South Korea Cracks Down on ‘Made in Korea’ Labeling Schemes Aimed at Dodging U.S. Tariffs
Introduction
On April 21, 2025, South Korea’s Korea Customs Service (KCS) announced it had uncovered a notable rise in attempts to disguise foreign goods—primarily from China—as South Korean exports. The suspected motivation is straightforward: leverage South Korea’s trade status and free-trade arrangements to reduce exposure to U.S. tariffs and certain U.S. restrictions.
This is not just a customs story. It is a supply-chain governance story: when tariffs rise, so does the incentive to re-route, relabel, minimally transform, or “paper” goods through third countries.
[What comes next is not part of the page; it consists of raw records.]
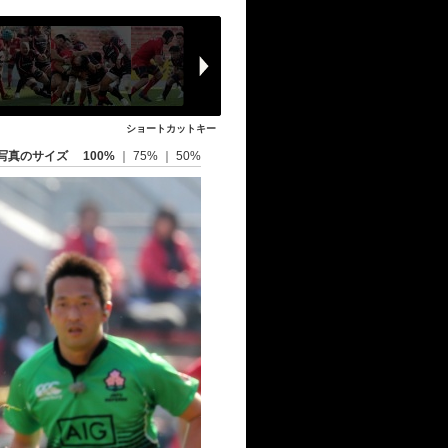
ショートカットキー
写真のサイズ
100%
｜
75%
｜
50%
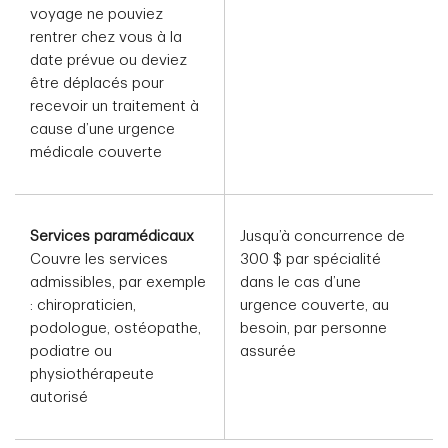
voyage ne pouviez
rentrer chez vous à la
date prévue ou deviez
être déplacés pour
recevoir un traitement à
cause d’une urgence
médicale couverte
Services paramédicaux
Jusqu’à concurrence de
Couvre les services
300 $ par spécialité
admissibles, par exemple
dans le cas d’une
: chiropraticien,
urgence couverte, au
podologue, ostéopathe,
besoin, par personne
podiatre ou
assurée
physiothérapeute
autorisé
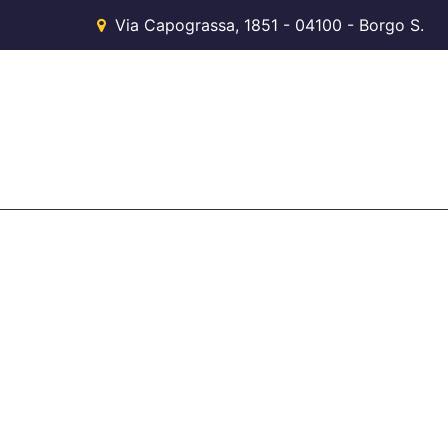
Via Capograssa, 1851 - 04100 - Borgo S.
Michele (LT)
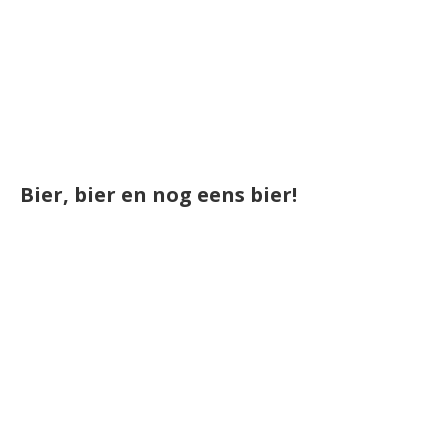
Bier, bier en nog eens bier!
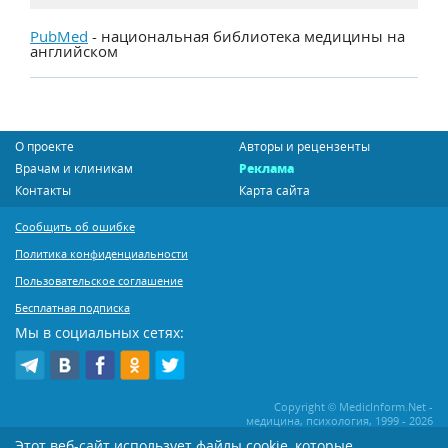
PubMed
- национальная библиотека медицины на
английском
О проекте
Авторы и рецензенты
Врачам и клиникам
Реклама
Контакты
Карта сайта
Сообщить об ошибке
Политика конфиденциальности
Пользовательское соглашение
Бесплатная подписка
Мы в социальных сетях:
Copyright © MedicInform.Net -
медицина, психология, 1999 - 2026
Этот веб-сайт использует файлы cookie, которые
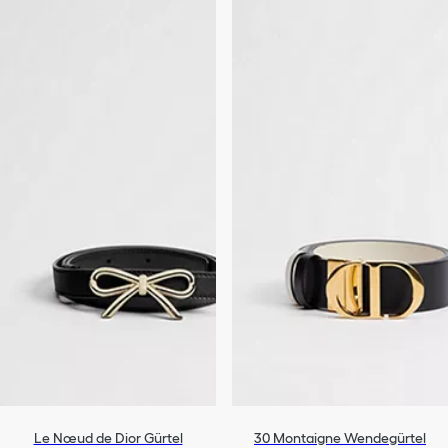
Le Nœud de Dior Gürtel
30 Montaigne Wendegürtel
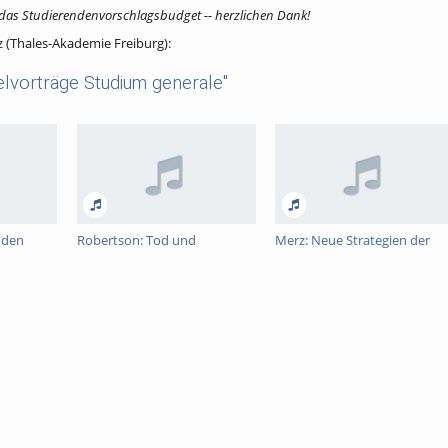
 das Studierendenvorschlagsbudget -- herzlichen Dank!
z (Thales-Akademie Freiburg):
elvorträge Studium generale"
 den
Robertson: Tod und
Merz: Neue Strategien der
rgangs“ –
Aufklärung. Wie die Aufklärer
Mitarbeiterführung:
dem Tod entgegensahen
Philosophische und
 mit der
wirtschaftliche Perspektiven
lution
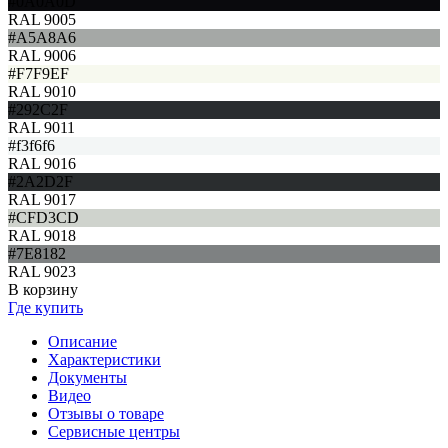
#0A0A0D
RAL 9005
#A5A8A6
RAL 9006
#F7F9EF
RAL 9010
#292C2F
RAL 9011
#f3f6f6
RAL 9016
#2A2D2F
RAL 9017
#CFD3CD
RAL 9018
#7E8182
RAL 9023
В корзину
Где купить
Описание
Характеристики
Документы
Видео
Отзывы о товаре
Сервисные центры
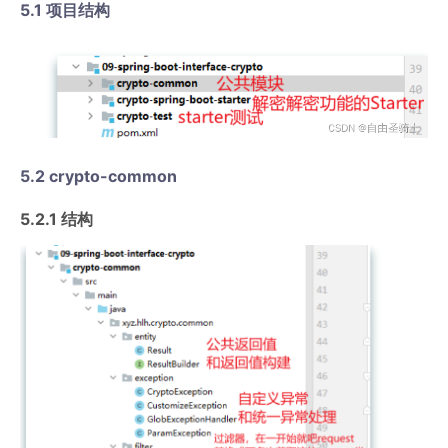
5.1 项目结构
5.2 crypto-common
5.2.1 结构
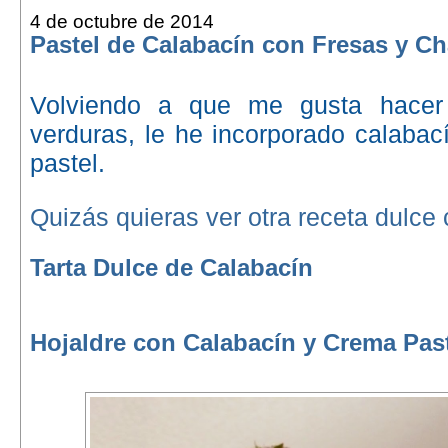
4 de octubre de 2014
Pastel de Calabacín con Fresas y Cha
Volviendo a que me gusta hacer r
verduras, le he incorporado calabací
pastel.
Quizás quieras ver otra receta dulce
Tarta Dulce de Calabacín
Hojaldre con Calabacín y Crema Pas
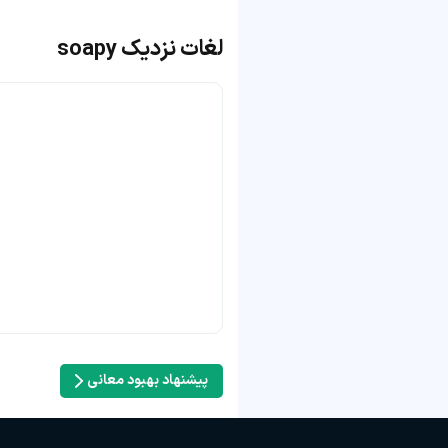
لغات نزدیک soapy
پیشنهاد بهبود معانی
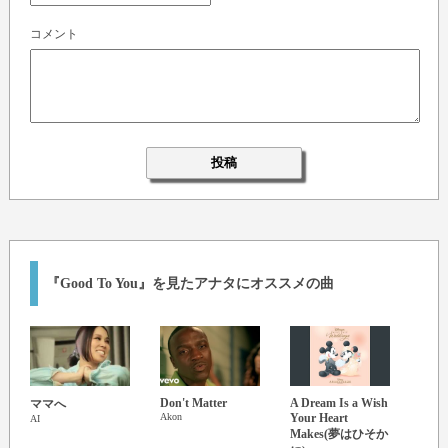
コメント
『Good To You』を見たアナタにオススメの曲
Don't Matter
A Dream Is a Wish
ママへ
Happi
Akon
Your Heart
AI
下奈
Makes(夢はひそか
Che'Ne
That creates new compliance, reputational, and operational risk for manufacturers, traders, logistics firms, and importers.
Key Points
- Scale of the findings: KCS reported 29.5 billion won worth of country-of-origin violations in the first quarter of 2025, with U.S.-bound shipments comprising 97% of that total.
- Comparison to prior year: KCS contrasted that with 34.8 billion won in violations for all of 2024, where U.S.-bound shipments were 62%.
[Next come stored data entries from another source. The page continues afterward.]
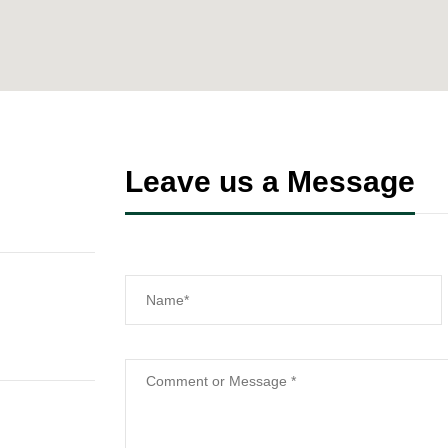
Leave us a Message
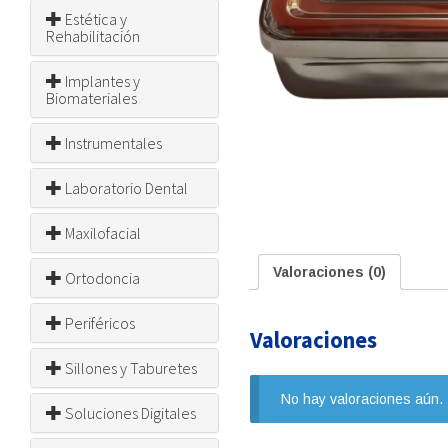
Estética y
Rehabilitación
Implantes y
Biomateriales
Instrumentales
Laboratorio Dental
Maxilofacial
Valoraciones (0)
Ortodoncia
Periféricos
Valoraciones
Sillones y Taburetes
No hay valoraciones aún.
Soluciones Digitales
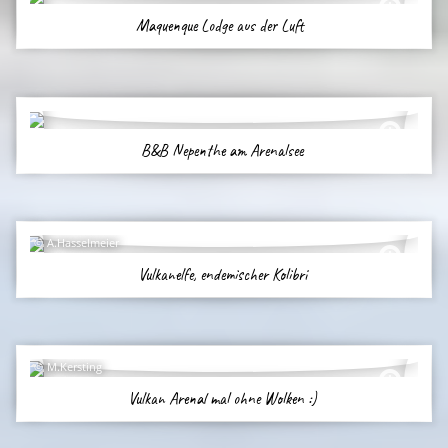
Maquenque Lodge aus der Luft
B&B Nepenthe am Arenalsee
A.Hasselmeier
Vulkanelfe, endemischer Kolibri
M.Kersting
Vulkan Arenal mal ohne Wolken :)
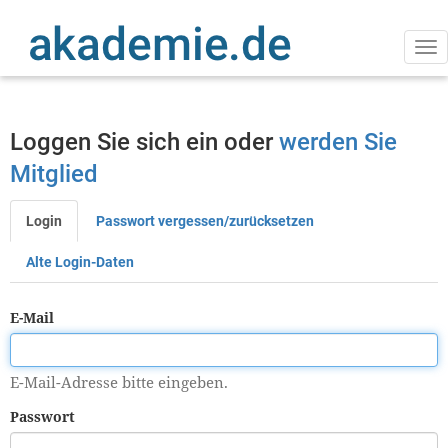
Direkt
zum
Inhalt
Na
ak
Loggen Sie sich ein oder
werden Sie
Mitglied
Login
Passwort vergessen/zurücksetzen
Primäre
Reiter
Alte Login-Daten
E-Mail
E-Mail-Adresse bitte eingeben.
Passwort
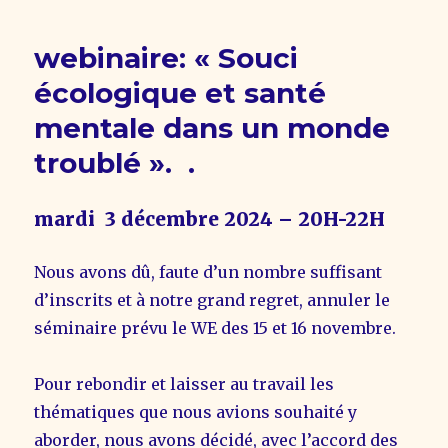
webinaire: « Souci
écologique et santé
mentale dans un monde
troublé ». .
mardi 3 décembre 2024 – 20H-22H
Nous avons dû, faute d’un nombre suffisant
d’inscrits et à notre grand regret, annuler le
séminaire prévu le WE des 15 et 16 novembre.
Pour rebondir et laisser au travail les
thématiques que nous avions souhaité y
aborder, nous avons décidé, avec l’accord des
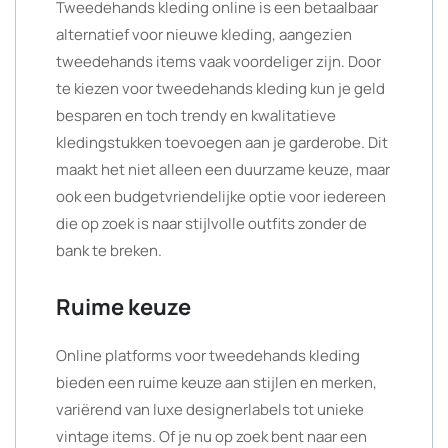
Tweedehands kleding online is een betaalbaar
alternatief voor nieuwe kleding, aangezien
tweedehands items vaak voordeliger zijn. Door
te kiezen voor tweedehands kleding kun je geld
besparen en toch trendy en kwalitatieve
kledingstukken toevoegen aan je garderobe. Dit
maakt het niet alleen een duurzame keuze, maar
ook een budgetvriendelijke optie voor iedereen
die op zoek is naar stijlvolle outfits zonder de
bank te breken.
Ruime keuze
Online platforms voor tweedehands kleding
bieden een ruime keuze aan stijlen en merken,
variërend van luxe designerlabels tot unieke
vintage items. Of je nu op zoek bent naar een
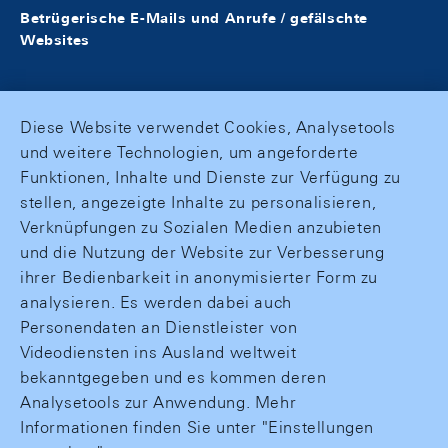
Betrügerische E-Mails und Anrufe / gefälschte
Websites
Diese Website verwendet Cookies, Analysetools
und weitere Technologien, um angeforderte
Funktionen, Inhalte und Dienste zur Verfügung zu
stellen, angezeigte Inhalte zu personalisieren,
Verknüpfungen zu Sozialen Medien anzubieten
und die Nutzung der Website zur Verbesserung
ihrer Bedienbarkeit in anonymisierter Form zu
analysieren. Es werden dabei auch
Personendaten an Dienstleister von
Videodiensten ins Ausland weltweit
bekanntgegeben und es kommen deren
Analysetools zur Anwendung. Mehr
Informationen finden Sie unter "Einstellungen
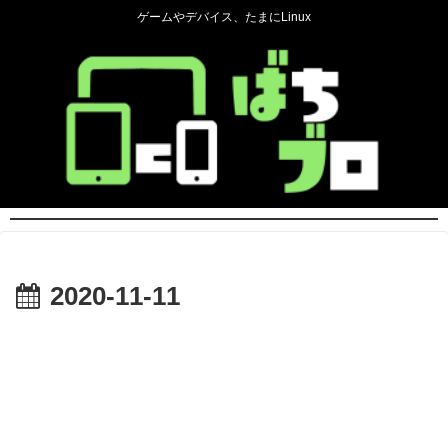
ゲームやデバイス、たまにLinux
2020-11-11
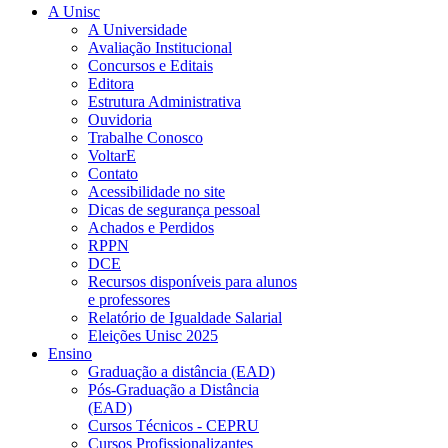
A Unisc
A Universidade
Avaliação Institucional
Concursos e Editais
Editora
Estrutura Administrativa
Ouvidoria
Trabalhe Conosco
VoltarE
Contato
Acessibilidade no site
Dicas de segurança pessoal
Achados e Perdidos
RPPN
DCE
Recursos disponíveis para alunos
e professores
Relatório de Igualdade Salarial
Eleições Unisc 2025
Ensino
Graduação a distância (EAD)
Pós-Graduação a Distância
(EAD)
Cursos Técnicos - CEPRU
Cursos Profissionalizantes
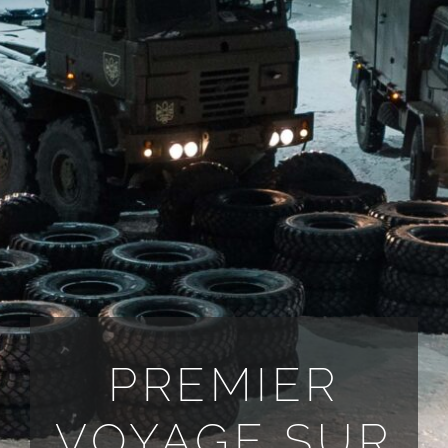
TOUTES LES DEMANDES
FR
PREMIER
VOYAGE SUR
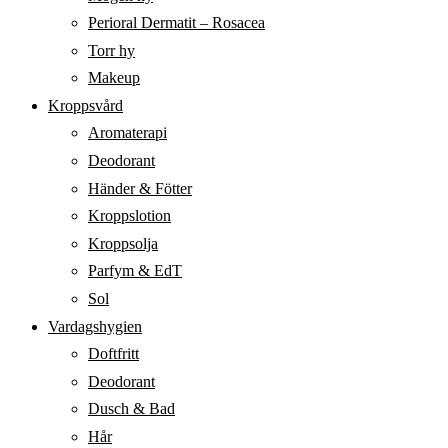
Perioral Dermatit – Rosacea
Torr hy
Makeup
Kroppsvård
Aromaterapi
Deodorant
Händer & Fötter
Kroppslotion
Kroppsolja
Parfym & EdT
Sol
Vardagshygien
Doftfritt
Deodorant
Dusch & Bad
Hår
- How schemes worked (examples reported):
- Battery cathode materials imported from China allegedly shipped to the U.S. with South Korea marked as the origin.
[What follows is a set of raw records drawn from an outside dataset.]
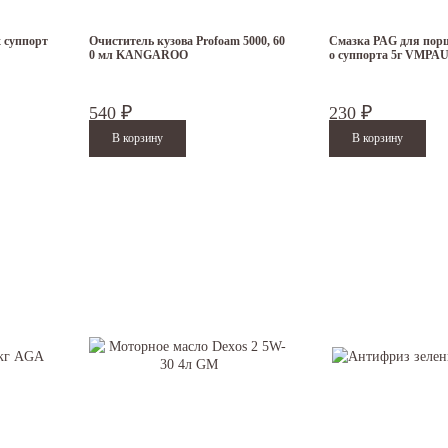
аш
интернет магазин
все необходимое для обслуживания автомобиля. Сделать это м
 суппорт
Очиститель кузова Profoam 5000, 60
Смазка PAG для пор
0 мл KANGAROO
о суппорта 5г VMPA
ется
трансмиссионное
и
моторное масло
для Дэу Матиз. Представленные товары прош
540
230
₽
₽
что у нас в
Челябинске:
и других жидкостей для авто;
цены на рынке;
альный подход к клиенту.
лярная по всему миру масляная жидкость, обеспечивающая бесперебойную работу автом
ной цене
еется
антифриз
, который является крайне популярным расходным материалом для двига
дением.
ные
очистители
, имеющие приятный аромат и устраняющие неприятные запахи из салона
автомобиль будет работать намного лучше.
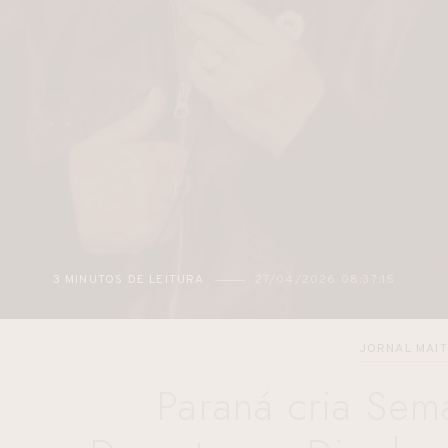
3 MINUTOS DE LEITURA
27/04/2026 08:37:15
JORNAL MAI
Paraná cria Sem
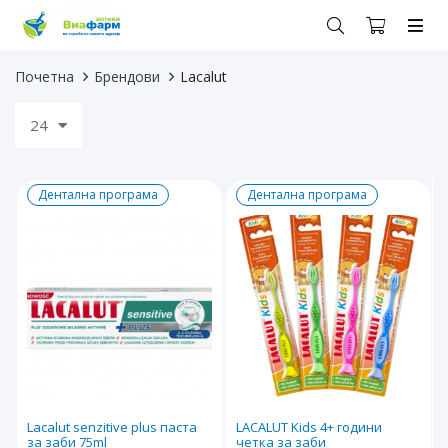
Почетна
Брендови
Lacalut
24
Дентална програма
Дентална програма
Lacalut senzitive plus паста
LACALUT Kids 4+ години
за заби 75ml
четка за заби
- Surveillance cameras imported in parts from China allegedly reassembled in South Korea to bypass U.S. restrictions on certain Chinese communication devices.
- Enforcement posture: KCS said it launched a dedicated task force and planned additional measures, with violations referred to prosecutors.
- Bilateral coordination: South Korean customs officials met with U.S. officials to discuss joint investigation efforts.
- Why it matters: Origin fraud can trigger penalties, seizures, retroactive duty assessments, loss of trade privileges, supplier termination, and downstream disruption if shipments are held or reclassified.
How To
1) Identify whether you are exposed (fast)
- Pull 6–12 months of import records (commercial invoices, packing lists, certificates of origin, and entry summaries).
- Flag product families with high tariff differentials (or those subject to special restrictions).
- Ask your forwarder for vessel/flight routes and any mid-route consolidation points that could imply transshipment risk.
2) Tighten your “country of origin” controls
- Require suppliers to provide:
- Manufacturing process descriptions (what happens where),
- Bills of materials and key inputs origin,
- HS classification rationale (and binding rulings where applicable).
- Verify whether “substantial transformation” actually occurs where claimed; simple repacking, labeling, or assembly may not qualify.
3) Audit your certificates of origin (COOs)
- Implement random sampling:
- Compare COO claims against production records, purchase orders, and factory locations.
- Check whether the issuer is legitimate and authorized.
- Put “no COO, no ship” rules in place for high-risk SKUs.
4) Contract for compliance, not just price
- Add clauses for:
- Warranty of origin accuracy and supporting documentation,
- Indemnities for duties, penalties, and delays caused by misdeclaration,
- Audit rights (including third-party audits) and termination for non-compliance.
5) Prepare for holds and reclassification
- Build an escalation playbook:
- Who handles customs queries,
- What documents can be produced within 24 hours,
- Pre-approved alternate suppliers and routing options.
- Consider pre-clearance strategies and consistent classification/origin positions across ports.
Conclusion
South Korea’s April 21, 2025 disclosure is a clear signal of where trade enforcement is headed in a tariff-heavy environment: closer scrutiny of origin claims, more cross-border coordination between customs agencies, and higher pressure on importers to prove—not just assert—where goods truly come from.
For businesses, the practical response is immediate and operational: map high-risk SKUs, harden origin documentation, audit supplier claims, and embed enforceable compliance terms into contracts before disruption arrives at the port.